Additionally, China's adherence to a zero-Covid policy has compelled the Chinese government to reimpose lockdowns in major cities, severely affecting economic activity in the country. As of the end of August 2022, the Asian hedge fund industry has recorded an AUM decline of $14bn YTD and currently stands at $470bn.

Hedge fund industry AUM declined by $36.8bn in September, the sixth consecutive month of decline. The industry recorded $16bn of performance-based losses and $20.7bn of net outflows.

By strategy, long/short equity ($8.1bn) posted the largest outflows in September, as global central banks remained committed to further monetary policy tightening until price stability recovers. By contrast, CTA/managed futures funds recorded a much smaller net outflow in September of $0.4bn due to their low correlation to equities and fixed income, which makes them an excellent diversifier within investment portfolios.

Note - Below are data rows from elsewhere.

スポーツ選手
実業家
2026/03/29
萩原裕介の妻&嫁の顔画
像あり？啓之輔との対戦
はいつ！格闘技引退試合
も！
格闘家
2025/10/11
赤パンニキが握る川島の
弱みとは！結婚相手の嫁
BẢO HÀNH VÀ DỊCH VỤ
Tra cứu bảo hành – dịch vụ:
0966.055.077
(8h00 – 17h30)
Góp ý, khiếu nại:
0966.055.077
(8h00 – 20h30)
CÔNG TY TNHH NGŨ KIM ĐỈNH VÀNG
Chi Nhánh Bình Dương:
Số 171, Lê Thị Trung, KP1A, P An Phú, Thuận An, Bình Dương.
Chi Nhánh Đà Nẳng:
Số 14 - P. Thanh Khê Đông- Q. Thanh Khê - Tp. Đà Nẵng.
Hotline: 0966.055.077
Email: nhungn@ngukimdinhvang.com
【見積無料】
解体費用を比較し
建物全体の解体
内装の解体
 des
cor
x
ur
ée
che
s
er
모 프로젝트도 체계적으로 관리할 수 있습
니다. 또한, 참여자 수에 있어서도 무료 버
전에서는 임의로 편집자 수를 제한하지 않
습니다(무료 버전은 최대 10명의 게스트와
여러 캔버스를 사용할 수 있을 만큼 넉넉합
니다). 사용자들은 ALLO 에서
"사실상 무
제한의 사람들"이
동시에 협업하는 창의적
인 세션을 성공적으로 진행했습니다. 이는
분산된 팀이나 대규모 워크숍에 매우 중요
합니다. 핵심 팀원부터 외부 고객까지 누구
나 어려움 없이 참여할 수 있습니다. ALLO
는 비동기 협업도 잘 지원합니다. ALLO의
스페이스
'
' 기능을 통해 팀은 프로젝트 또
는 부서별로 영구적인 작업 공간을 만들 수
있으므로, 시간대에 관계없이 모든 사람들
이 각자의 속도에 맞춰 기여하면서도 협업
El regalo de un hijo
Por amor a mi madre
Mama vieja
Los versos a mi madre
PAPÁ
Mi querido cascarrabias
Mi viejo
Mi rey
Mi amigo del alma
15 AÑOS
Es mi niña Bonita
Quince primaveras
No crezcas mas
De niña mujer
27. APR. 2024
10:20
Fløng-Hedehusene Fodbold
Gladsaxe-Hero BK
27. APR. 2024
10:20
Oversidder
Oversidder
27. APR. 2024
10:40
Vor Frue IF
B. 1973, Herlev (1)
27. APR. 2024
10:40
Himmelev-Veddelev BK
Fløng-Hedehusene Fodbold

Most hedge fund strategies have struggled to attract net inflows in 2022 amid the challenging market environment. Arbitrage/relative value has fared best YTD, with 45% of funds managing to attract net inflows, whereas only 28% of fixed income hedge funds attracted net inflows in the same period.

North America ($11bn) and Europe ($6.3bn) accounted for most outflows as investors in the two regions sought to preserve their capital after the sharp equity market downturn in September.

As of the end of August, the Asian hedge fund industry has recorded an AUM decline of $14bn YTD and currently stands at $470bn. Since December 1999, the Eurekahedge Asian Hedge Fund Index has generated an annualized return of 7.5%.

Around 53% of active Asian hedge funds have a track record of at least 12 years. Only around 8% of hedge funds survive more than 20 years.